TEXT UNDER STUDY:
= = =
On fast fashion part two #whomademyclothes

Quite accidentally I posted my most recent post about fast fashion in April, coinciding with a broader campaign  #whomademyclothes run by Fashion Revolution. This campaign inspired in part with the April 2013 Rana Plaza factory collapse in April 2013, which killed over 1100 people. The campaign seeks to highlight the social and environmental impact of the fashion industry, and seeks to engage people on these issues in informing their consumption choices. In 2016 alone, Fashion Revolution reached 195 million people online through its hashtag, and it is currently present in 95 countries.

The Rana Plaza collapse has been called “inevitable”. Bangladesh is the third largest exporter of garments in the world, accounting for about 75% of total exports (Donaghey & Reinecke). Currently the manufacturing industry employs over 4 million Bangladeshis (Reuters) across about four to five thousand garment factories. Eighty percent of 2.5 million garment workers are women who tend to be poor, illiterate and unaware of worker rights in national and international regulation. A great number of these workers are in secondary, less regulated markets in even poorer conditions, that supply larger factories, to whom stricter standards of conduct apply. International enterprises typically contract with larger factories, with little consideration of these smaller markets. This means that fashion is hurting women and the vulnerable most.

The two major responses to the collapse and its backlash, led by a coalition of actors within the global supply chain were the Bangladesh Accord on Fire and Building Safety (“Accord”) and the Alliance for Bangladesh Worker Safety (“Alliance”), also respond to these broader forces. In some ways, these market-led responses were global responses to local solutions, illustrating the positive ways in which market actors seek to address issues within their supply chain.

These were in addition to several other initiatives led, by a range of business, worker and civil society coalitions including the Better Cotton Initiative, the Sustainable Apparel Coalition and the Ethical Trading Initiative, joining other global initiatives such as the Clean Clothes campaign, which seek to raise awareness and standards for those employed by the global garment industry. These civil society initiatives are touted as more democratic, flexible and responsive mechanisms that can supplement government and international regulation and market led initiatives. These seem to have little impact on the behaviour of contracted, and subcontracted factories, despite lip-service paid by international brands to end-consumers.
= = =
Dataset items:
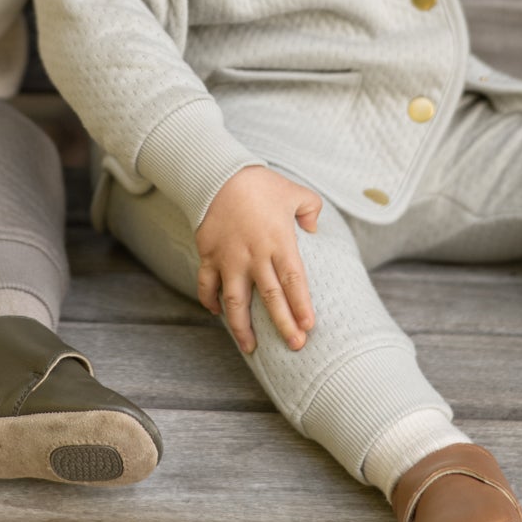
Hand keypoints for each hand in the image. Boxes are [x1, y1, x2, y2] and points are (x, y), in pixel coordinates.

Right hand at [194, 165, 319, 355]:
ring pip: (235, 300)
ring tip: (250, 348)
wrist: (218, 174)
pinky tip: (217, 313)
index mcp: (279, 242)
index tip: (308, 326)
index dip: (301, 305)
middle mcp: (255, 255)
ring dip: (242, 326)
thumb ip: (311, 210)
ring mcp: (229, 258)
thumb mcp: (295, 192)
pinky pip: (207, 284)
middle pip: (271, 297)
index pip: (293, 280)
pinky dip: (210, 301)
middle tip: (294, 346)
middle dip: (283, 324)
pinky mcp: (209, 255)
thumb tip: (314, 227)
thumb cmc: (260, 184)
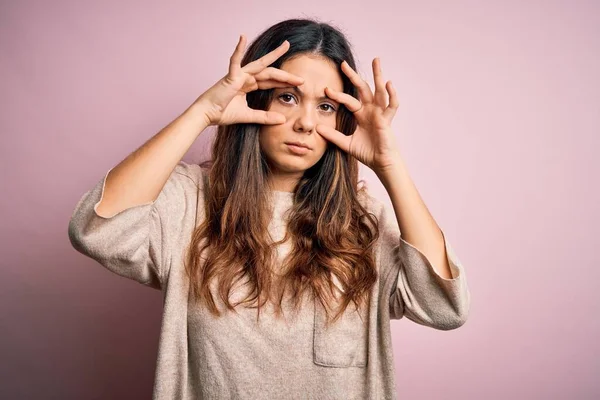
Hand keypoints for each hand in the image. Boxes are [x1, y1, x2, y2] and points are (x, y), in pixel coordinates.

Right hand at [194, 35, 304, 125]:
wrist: (207, 115)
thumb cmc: (223, 113)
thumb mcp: (248, 116)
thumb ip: (265, 117)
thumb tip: (282, 120)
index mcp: (248, 85)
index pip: (270, 82)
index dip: (284, 83)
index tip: (299, 85)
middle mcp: (245, 78)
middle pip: (269, 73)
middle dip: (286, 75)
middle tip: (301, 78)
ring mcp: (238, 75)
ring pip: (260, 65)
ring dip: (274, 57)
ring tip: (286, 47)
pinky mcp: (230, 76)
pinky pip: (234, 60)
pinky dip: (238, 48)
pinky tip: (243, 37)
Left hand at [314, 58, 399, 173]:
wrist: (380, 163)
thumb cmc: (367, 152)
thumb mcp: (346, 143)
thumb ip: (333, 135)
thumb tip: (317, 128)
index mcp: (361, 114)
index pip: (348, 100)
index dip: (337, 95)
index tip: (326, 89)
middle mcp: (370, 110)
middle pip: (362, 88)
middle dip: (353, 76)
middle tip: (343, 63)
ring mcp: (380, 113)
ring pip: (379, 90)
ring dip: (378, 75)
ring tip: (375, 60)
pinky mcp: (387, 119)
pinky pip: (392, 105)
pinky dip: (392, 94)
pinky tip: (388, 84)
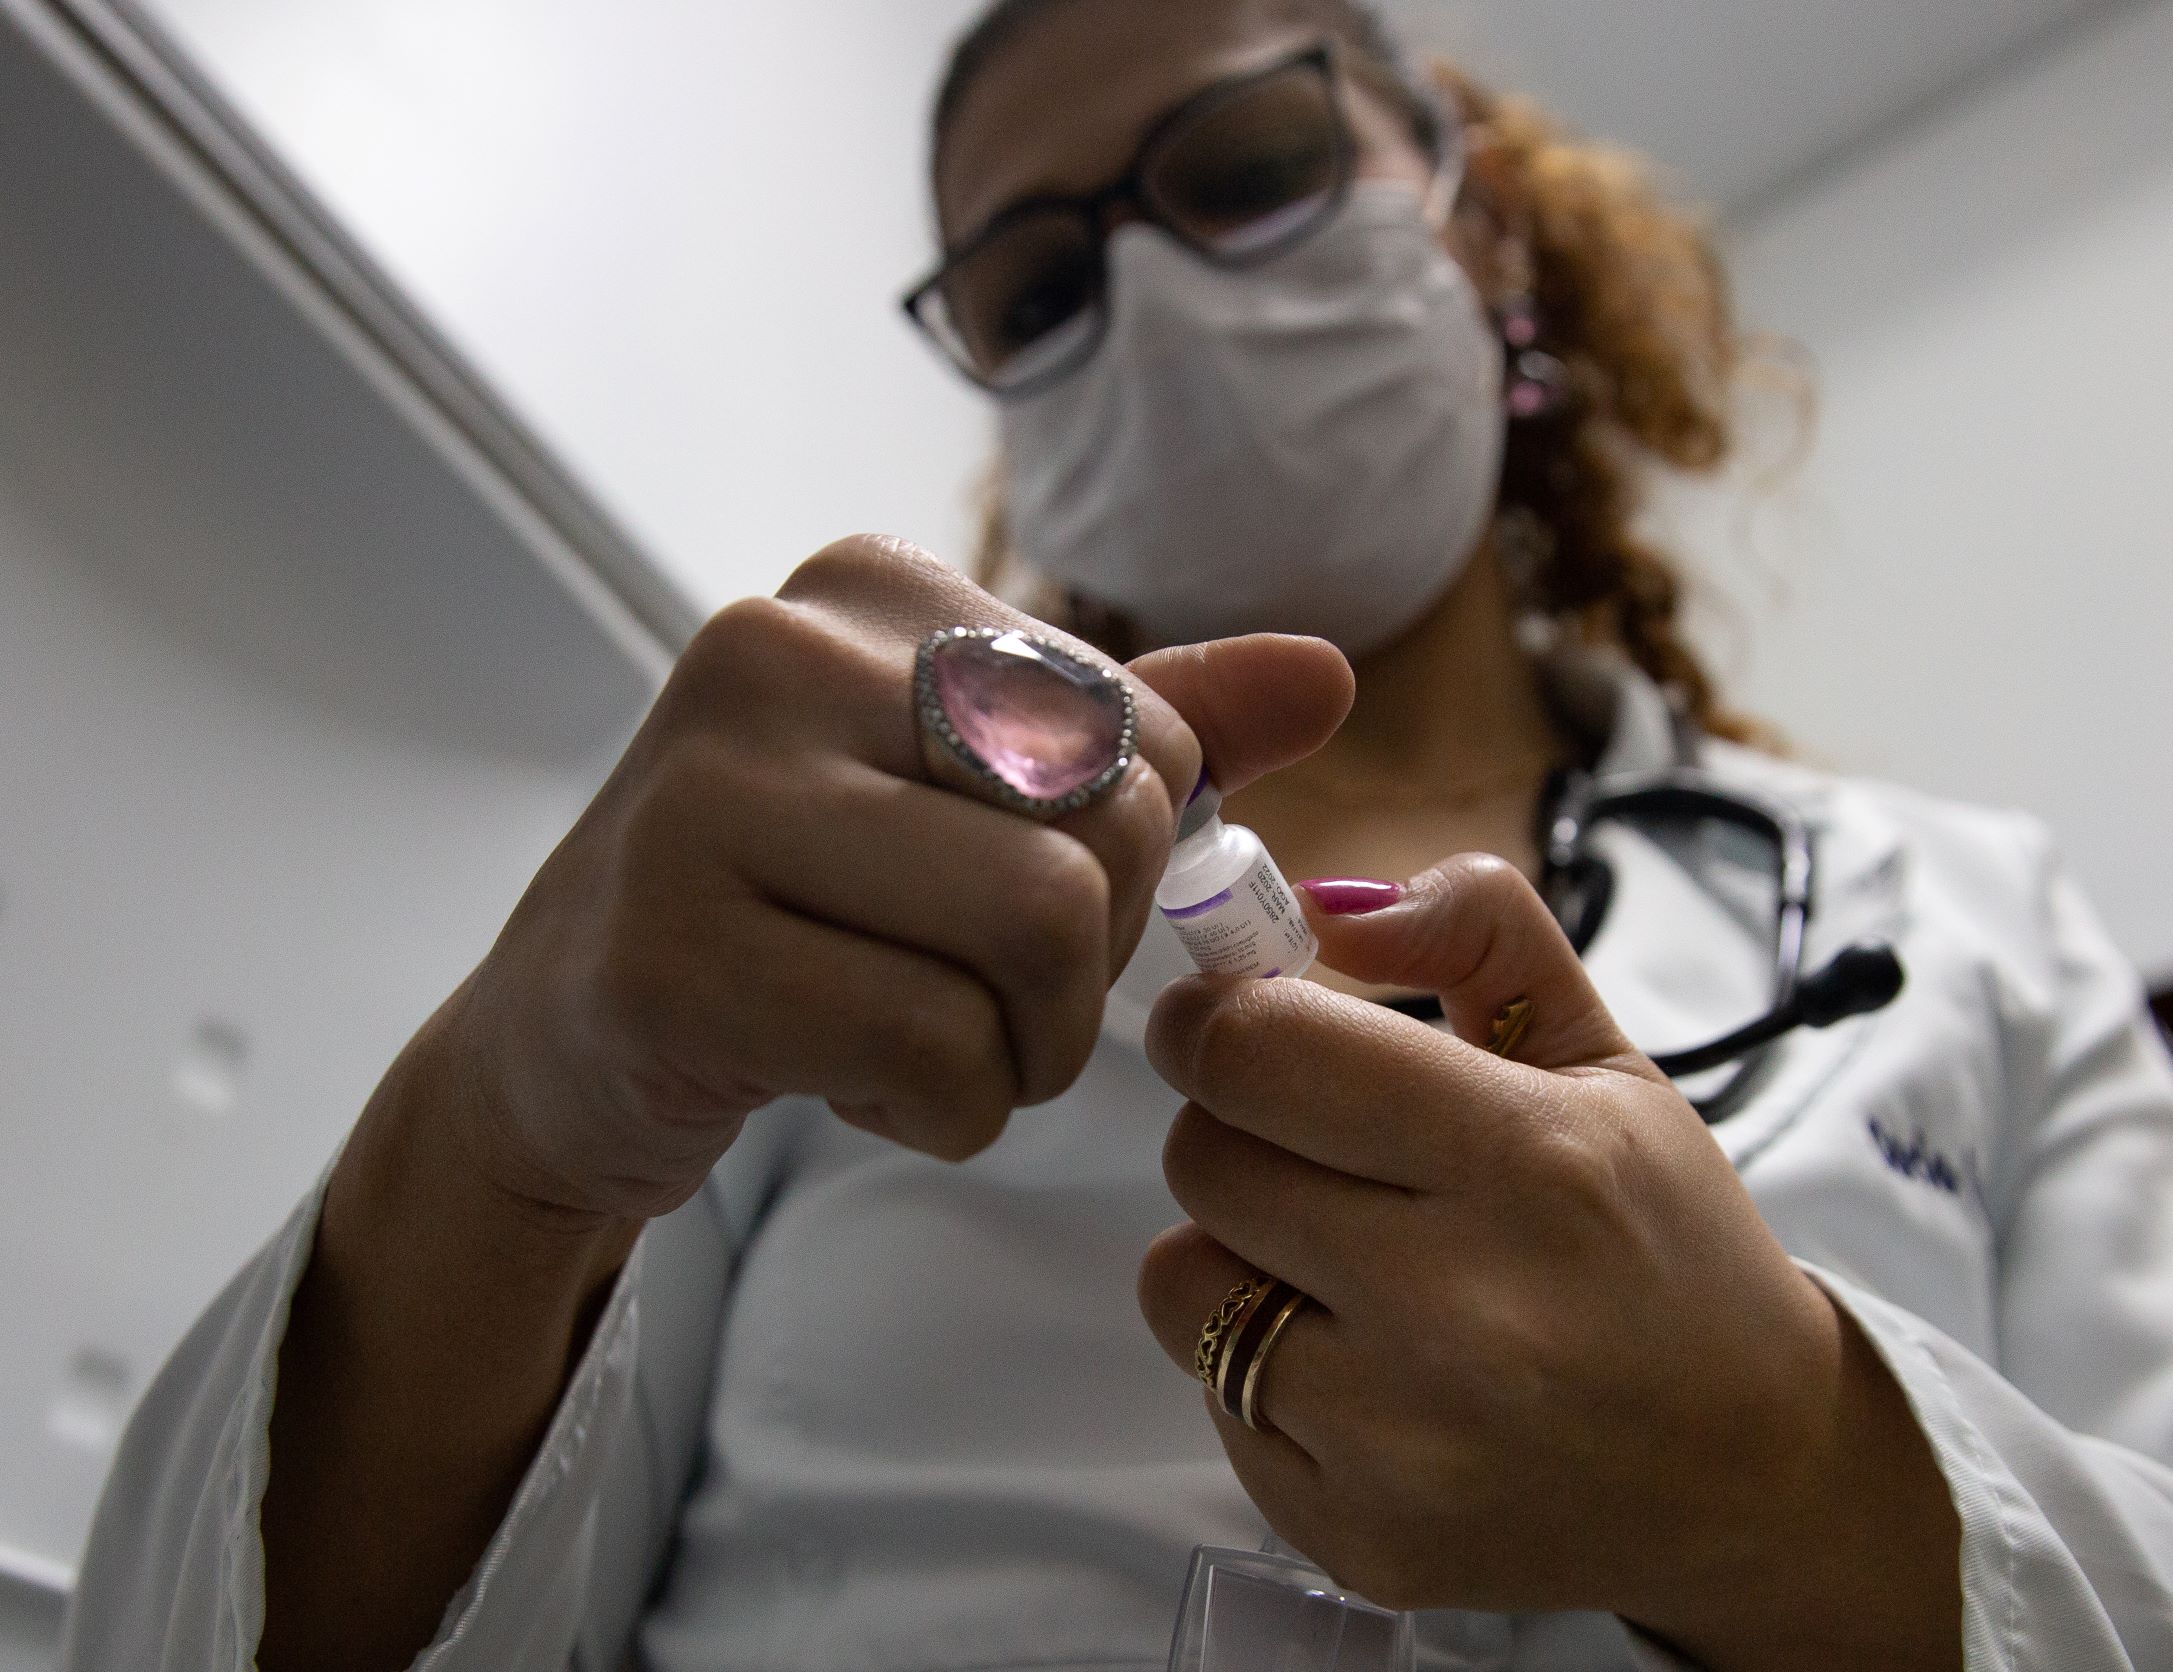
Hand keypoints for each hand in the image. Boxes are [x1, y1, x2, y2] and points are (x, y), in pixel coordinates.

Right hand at [430, 534, 1352, 1221]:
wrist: (563, 1047)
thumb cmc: (793, 911)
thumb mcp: (967, 799)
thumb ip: (1143, 735)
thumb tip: (1330, 675)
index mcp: (866, 592)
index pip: (1142, 734)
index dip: (1131, 867)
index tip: (1018, 904)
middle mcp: (773, 653)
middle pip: (1107, 825)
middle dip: (1091, 966)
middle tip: (992, 1004)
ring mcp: (704, 796)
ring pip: (1041, 933)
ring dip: (1030, 1050)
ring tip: (937, 1049)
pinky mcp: (668, 951)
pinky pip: (935, 1048)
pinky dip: (946, 1111)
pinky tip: (857, 1087)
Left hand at [1137, 856, 1958, 1667]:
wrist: (1751, 1468)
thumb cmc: (1665, 1243)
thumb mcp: (1603, 1053)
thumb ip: (1475, 927)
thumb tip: (1319, 900)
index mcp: (1527, 1160)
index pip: (1259, 1050)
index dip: (1219, 1018)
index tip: (1238, 1023)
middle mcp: (1460, 1307)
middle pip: (1205, 1156)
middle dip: (1241, 1128)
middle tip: (1320, 1148)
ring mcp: (1402, 1440)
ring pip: (1180, 1281)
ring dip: (1237, 1250)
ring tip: (1346, 1260)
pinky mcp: (1359, 1537)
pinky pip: (1215, 1400)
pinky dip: (1266, 1368)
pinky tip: (1373, 1365)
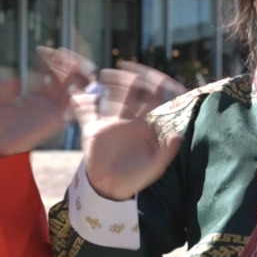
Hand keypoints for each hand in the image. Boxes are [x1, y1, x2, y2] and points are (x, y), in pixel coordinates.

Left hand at [0, 47, 92, 158]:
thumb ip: (5, 89)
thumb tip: (19, 79)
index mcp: (36, 99)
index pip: (48, 76)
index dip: (49, 63)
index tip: (44, 50)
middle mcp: (47, 105)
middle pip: (64, 81)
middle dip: (67, 66)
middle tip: (64, 52)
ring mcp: (51, 112)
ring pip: (70, 90)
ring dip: (74, 76)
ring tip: (75, 62)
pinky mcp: (54, 121)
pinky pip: (69, 105)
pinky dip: (75, 92)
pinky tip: (75, 80)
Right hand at [77, 61, 186, 199]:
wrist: (113, 186)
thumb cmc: (138, 175)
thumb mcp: (155, 166)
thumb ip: (167, 151)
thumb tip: (178, 135)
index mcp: (146, 124)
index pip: (152, 100)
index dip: (153, 86)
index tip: (152, 78)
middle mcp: (130, 118)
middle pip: (132, 92)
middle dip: (130, 80)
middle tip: (128, 70)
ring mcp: (112, 121)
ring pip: (111, 96)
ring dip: (109, 84)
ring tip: (106, 75)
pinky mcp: (94, 128)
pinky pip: (87, 111)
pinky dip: (81, 102)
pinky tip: (78, 94)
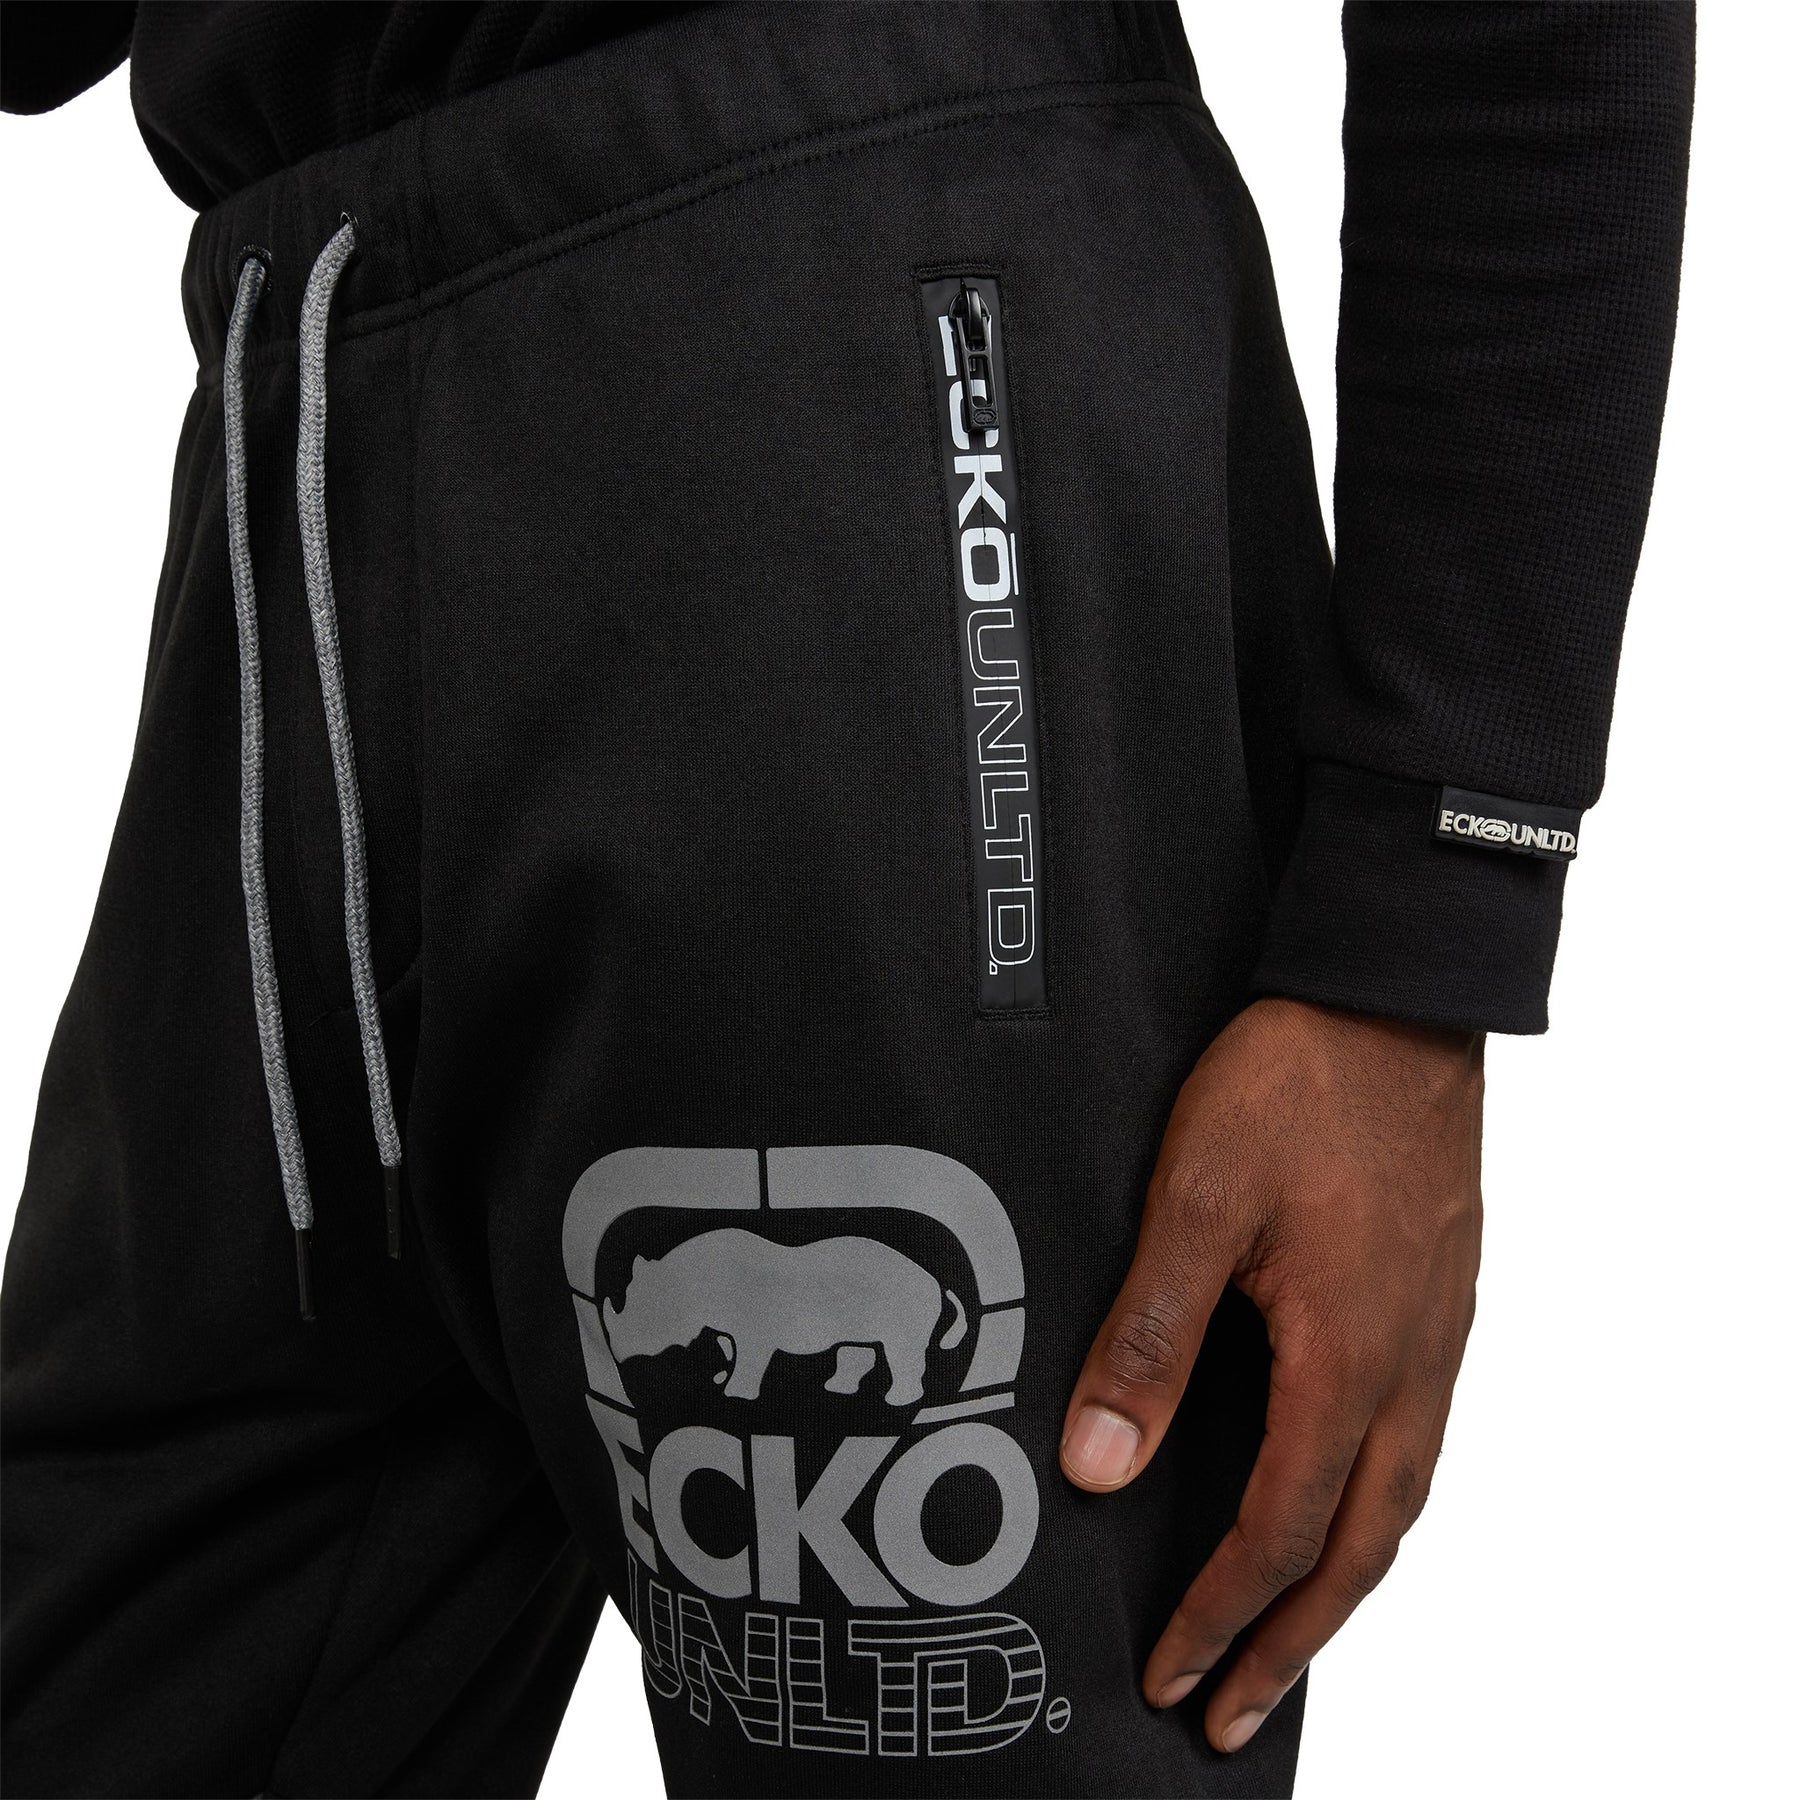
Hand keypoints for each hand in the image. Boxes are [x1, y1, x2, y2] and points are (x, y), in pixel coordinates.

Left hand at [1060, 996, 1482, 1751]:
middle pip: (1362, 1547)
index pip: (1282, 1528)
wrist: (1393, 997)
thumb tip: (1099, 1464)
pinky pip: (1418, 1442)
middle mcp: (1408, 1363)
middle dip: (1294, 1640)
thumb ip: (1148, 1336)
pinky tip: (1342, 1498)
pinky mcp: (1436, 1299)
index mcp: (1347, 1356)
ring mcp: (1435, 1333)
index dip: (1224, 1612)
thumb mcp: (1198, 1200)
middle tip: (1237, 1710)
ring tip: (1289, 1636)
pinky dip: (1376, 1508)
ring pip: (1401, 1501)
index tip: (1175, 1674)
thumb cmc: (1297, 1085)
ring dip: (1342, 1584)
= = =
DESCRIPTION OF THE TASK: Write the next part of the fast fashion post, starting after its final sentence.

EXERCISE RESULT:
Thats all well and good, but what can I do?

1. Educate Yourself

Understand the supply chain of your clothing and the environmental and social costs associated with your consumption. Consider reading Slave to Fashion or watching true cost or Fashion Victims.

2. Be realistic about your consumption

As I noted in my previous post, the fashion industry (and capitalism) wants us to consume rather mindlessly to create ongoing consumers and profits. Understanding the difference between needing and wanting, is really important here. Consider doing a shopping fast/ban  like blogger Cait Flanders or the 333 Challenge as a way to kick start your personal shopping revolution. Last year, I focused on only replacing broken essentials (undies, socks, gym/swim gear, shoes, stockings). This year, I’m on a kind of 333 challenge, with a very limited wardrobe whilst on my assignment, where I’ve worked out that I really only need a very limited set of work and casual clothes.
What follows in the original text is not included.